Morgan Stanley Says No to Home Equity Line Withdrawals

In other news, New York-based investment firm Morgan Stanley told thousands of clients that they won't be allowed to withdraw money on their home-equity lines of credit (HELOCs). The move will have the greatest impact on those clients with properties that have lost value. From this point forward, Morgan Stanley will review HELOCs on a monthly basis.

Published on August 6, 2008

Other Wall Street firms like Morgan Stanley are pulling back on risks after banks and brokerages were hit with nearly $500 billion of writedowns and losses in wake of the collapse of the subprime mortgage market and the credit crunch that followed.

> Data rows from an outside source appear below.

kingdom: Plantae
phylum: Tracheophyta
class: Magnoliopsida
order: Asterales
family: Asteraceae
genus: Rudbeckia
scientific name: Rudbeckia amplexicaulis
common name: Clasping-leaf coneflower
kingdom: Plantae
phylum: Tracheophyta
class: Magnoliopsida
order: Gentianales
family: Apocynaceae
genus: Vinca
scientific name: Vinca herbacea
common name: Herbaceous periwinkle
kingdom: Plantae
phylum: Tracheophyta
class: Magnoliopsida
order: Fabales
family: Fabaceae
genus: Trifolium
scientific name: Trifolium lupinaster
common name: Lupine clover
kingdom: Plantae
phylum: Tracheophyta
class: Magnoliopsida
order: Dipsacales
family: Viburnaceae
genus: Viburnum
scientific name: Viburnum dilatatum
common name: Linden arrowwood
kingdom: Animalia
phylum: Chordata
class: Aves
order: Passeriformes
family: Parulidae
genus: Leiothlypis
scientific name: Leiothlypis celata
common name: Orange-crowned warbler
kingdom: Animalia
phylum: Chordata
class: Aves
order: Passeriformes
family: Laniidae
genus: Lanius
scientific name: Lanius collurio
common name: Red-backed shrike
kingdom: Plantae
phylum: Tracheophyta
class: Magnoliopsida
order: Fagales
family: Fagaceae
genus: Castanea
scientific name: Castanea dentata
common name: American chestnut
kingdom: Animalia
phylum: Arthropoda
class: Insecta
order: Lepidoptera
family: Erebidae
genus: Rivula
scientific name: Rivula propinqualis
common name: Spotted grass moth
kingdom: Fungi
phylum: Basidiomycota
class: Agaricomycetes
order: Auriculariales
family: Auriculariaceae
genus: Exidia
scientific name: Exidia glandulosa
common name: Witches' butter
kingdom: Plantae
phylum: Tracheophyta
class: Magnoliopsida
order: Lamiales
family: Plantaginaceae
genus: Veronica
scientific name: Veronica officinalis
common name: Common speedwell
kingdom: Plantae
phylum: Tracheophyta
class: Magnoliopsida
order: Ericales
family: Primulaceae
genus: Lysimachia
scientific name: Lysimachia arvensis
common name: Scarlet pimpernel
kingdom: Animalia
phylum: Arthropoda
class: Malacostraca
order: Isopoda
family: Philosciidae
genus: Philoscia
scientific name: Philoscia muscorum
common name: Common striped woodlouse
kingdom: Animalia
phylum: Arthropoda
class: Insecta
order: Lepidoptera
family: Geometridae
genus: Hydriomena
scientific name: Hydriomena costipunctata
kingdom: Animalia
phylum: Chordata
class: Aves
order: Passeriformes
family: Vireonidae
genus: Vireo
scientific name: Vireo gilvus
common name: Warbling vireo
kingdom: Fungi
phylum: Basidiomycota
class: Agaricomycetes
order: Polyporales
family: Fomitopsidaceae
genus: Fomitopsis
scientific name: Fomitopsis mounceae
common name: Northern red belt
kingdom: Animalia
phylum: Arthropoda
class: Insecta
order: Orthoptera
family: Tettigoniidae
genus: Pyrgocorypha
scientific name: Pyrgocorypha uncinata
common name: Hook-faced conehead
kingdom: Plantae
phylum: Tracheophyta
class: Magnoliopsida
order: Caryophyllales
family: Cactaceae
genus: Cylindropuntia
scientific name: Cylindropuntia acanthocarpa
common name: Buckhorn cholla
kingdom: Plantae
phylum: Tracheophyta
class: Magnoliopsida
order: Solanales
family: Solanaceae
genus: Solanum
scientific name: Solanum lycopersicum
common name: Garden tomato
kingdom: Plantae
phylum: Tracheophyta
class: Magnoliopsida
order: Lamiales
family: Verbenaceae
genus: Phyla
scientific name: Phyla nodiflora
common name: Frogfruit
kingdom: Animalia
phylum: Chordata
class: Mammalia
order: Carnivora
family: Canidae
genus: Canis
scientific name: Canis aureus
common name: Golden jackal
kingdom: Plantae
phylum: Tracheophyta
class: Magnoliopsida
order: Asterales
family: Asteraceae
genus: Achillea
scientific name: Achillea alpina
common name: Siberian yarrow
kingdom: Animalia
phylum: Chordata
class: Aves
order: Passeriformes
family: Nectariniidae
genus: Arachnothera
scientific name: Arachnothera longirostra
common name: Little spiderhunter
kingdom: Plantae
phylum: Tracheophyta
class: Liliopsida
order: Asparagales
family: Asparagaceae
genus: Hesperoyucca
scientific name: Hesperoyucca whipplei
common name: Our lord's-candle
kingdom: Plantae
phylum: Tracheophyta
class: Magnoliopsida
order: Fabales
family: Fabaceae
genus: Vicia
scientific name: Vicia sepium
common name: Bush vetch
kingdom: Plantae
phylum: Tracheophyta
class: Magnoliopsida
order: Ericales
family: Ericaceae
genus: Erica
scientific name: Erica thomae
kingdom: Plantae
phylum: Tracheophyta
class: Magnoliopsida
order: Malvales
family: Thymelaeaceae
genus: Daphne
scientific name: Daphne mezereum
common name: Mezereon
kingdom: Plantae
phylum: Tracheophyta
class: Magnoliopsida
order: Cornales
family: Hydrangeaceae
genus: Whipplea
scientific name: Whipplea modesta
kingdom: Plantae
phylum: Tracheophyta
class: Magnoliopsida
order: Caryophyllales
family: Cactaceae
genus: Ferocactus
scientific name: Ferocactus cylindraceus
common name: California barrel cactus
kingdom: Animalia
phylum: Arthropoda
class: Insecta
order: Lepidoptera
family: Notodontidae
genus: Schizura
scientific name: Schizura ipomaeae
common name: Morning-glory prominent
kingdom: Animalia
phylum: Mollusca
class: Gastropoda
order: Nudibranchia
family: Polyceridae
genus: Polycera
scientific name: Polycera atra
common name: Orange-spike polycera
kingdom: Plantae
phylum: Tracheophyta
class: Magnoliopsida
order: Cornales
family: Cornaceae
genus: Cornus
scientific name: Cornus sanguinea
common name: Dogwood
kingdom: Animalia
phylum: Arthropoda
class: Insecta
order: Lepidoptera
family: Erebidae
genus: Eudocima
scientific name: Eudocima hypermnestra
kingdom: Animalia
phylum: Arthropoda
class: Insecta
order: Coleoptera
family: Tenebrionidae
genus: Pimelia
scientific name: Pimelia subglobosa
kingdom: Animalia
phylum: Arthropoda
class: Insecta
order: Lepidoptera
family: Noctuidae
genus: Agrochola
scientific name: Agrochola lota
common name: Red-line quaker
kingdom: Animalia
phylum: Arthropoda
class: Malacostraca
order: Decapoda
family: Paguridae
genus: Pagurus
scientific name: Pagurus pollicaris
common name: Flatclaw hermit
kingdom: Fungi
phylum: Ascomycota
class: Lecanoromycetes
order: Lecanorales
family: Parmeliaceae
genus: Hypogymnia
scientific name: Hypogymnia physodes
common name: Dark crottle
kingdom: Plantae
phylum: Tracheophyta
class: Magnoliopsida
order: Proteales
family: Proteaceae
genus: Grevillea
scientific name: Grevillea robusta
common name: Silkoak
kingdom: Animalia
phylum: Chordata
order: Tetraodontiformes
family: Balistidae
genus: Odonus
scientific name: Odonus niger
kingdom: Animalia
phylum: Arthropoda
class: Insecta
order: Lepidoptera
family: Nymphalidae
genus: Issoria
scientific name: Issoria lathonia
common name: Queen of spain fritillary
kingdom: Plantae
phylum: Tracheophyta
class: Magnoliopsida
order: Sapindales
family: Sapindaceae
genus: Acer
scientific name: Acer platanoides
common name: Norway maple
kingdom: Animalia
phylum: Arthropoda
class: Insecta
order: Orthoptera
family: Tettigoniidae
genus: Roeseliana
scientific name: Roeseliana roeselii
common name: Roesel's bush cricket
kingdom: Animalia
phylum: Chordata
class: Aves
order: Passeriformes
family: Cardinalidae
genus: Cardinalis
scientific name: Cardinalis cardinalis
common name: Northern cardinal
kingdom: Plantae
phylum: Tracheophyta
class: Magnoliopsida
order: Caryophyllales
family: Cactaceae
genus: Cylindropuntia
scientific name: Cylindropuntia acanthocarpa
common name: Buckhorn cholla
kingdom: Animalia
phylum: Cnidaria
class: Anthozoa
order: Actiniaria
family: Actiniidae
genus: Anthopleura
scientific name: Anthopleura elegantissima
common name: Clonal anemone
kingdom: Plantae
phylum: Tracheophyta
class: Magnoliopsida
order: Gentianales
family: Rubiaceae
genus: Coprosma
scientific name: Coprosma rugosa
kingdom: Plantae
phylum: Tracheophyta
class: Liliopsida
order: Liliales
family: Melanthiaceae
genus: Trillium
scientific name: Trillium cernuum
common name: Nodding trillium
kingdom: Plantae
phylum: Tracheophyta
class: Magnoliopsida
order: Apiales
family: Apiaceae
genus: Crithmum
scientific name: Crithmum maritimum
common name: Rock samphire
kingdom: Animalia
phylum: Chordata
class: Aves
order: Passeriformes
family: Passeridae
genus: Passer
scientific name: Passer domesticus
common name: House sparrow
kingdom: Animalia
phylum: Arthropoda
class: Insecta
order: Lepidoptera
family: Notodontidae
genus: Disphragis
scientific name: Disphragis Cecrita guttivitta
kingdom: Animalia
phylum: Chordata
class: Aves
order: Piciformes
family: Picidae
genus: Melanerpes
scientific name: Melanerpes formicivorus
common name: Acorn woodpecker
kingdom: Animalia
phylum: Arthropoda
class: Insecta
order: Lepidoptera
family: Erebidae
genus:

In first-quarter 2008, consumer delinquencies on HELOCs were at their fastest pace in the last twenty years, according to the American Bankers Association.

Said Morgan Stanley spokeswoman Christine Pollak, “Consistent with the terms of the HELOC, or home-equity line of credit, Morgan Stanley periodically reassesses client property values and risk profiles. A segment of clients was recently notified of a change in the status of their home equity line of credit or HELOC due to a change in the value of their property and/or their credit profile.”

Pollak declined to specify the dollar amount of the frozen credit lines. The firm's global wealth management division, which doesn't disclose how many clients it serves, had 8,350 advisers managing $739 billion of customer assets at the end of May, according to its second-quarter earnings report.
Morgan Stanley has already taken about $14.4 billion of losses related to leveraged loans and collateralized debt obligations.

Morgan Stanley isn’t the only firm taking such actions. David Hendler, an analyst at Credit Sights Inc. in New York, said commercial banks are also enacting tough measures on home-equity loans.
“All consumer lenders and home-equity lenders are reassessing the environment given the pressure on housing and the economy,'' noted Hendler.